DIRECTIONS FOR THIS TASK: Reproduce the listing below character for character, keeping every line and mark as it appears.

_____

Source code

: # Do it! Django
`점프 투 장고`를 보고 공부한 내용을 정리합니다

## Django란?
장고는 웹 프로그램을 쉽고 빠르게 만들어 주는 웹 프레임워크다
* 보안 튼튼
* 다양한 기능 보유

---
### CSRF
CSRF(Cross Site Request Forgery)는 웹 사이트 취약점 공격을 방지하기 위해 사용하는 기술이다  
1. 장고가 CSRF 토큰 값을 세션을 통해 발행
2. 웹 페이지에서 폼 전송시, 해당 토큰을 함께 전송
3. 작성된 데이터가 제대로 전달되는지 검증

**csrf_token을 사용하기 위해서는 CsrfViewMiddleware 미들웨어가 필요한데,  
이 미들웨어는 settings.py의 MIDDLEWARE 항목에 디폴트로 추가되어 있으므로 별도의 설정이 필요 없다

_____

ANSWER FOR THE TASK:
Source code

: # Do it! Django
`점프 투 장고`를 보고 공부한 내용을 정리합니다

## Django란?
장고는 웹 프로그램을 쉽고 빠르게 만들어 주는 웹 프레임워크다
* 보안 튼튼
* 다양한 기능 보유

---
### CSRF
CSRF(Cross Site Request Forgery)는 웹 사이트 취약점 공격을 방지하기 위해 사용하는 기술이다  
1. 장고가 CSRF 토큰 값을 세션을 통해 발행
2. 웹 페이지에서 폼 전송시, 해당 토큰을 함께 전송
3. 작성된 데이터가 제대로 전달되는지 검증

**csrf_token을 사용하기 위해서는 CsrfViewMiddleware 미들웨어가 필요한데,  
이 미들웨어는 settings.py의 MIDDLEWARE 항목에 디폴트로 추가되어 있으므로 별도의 설정이 필요 없다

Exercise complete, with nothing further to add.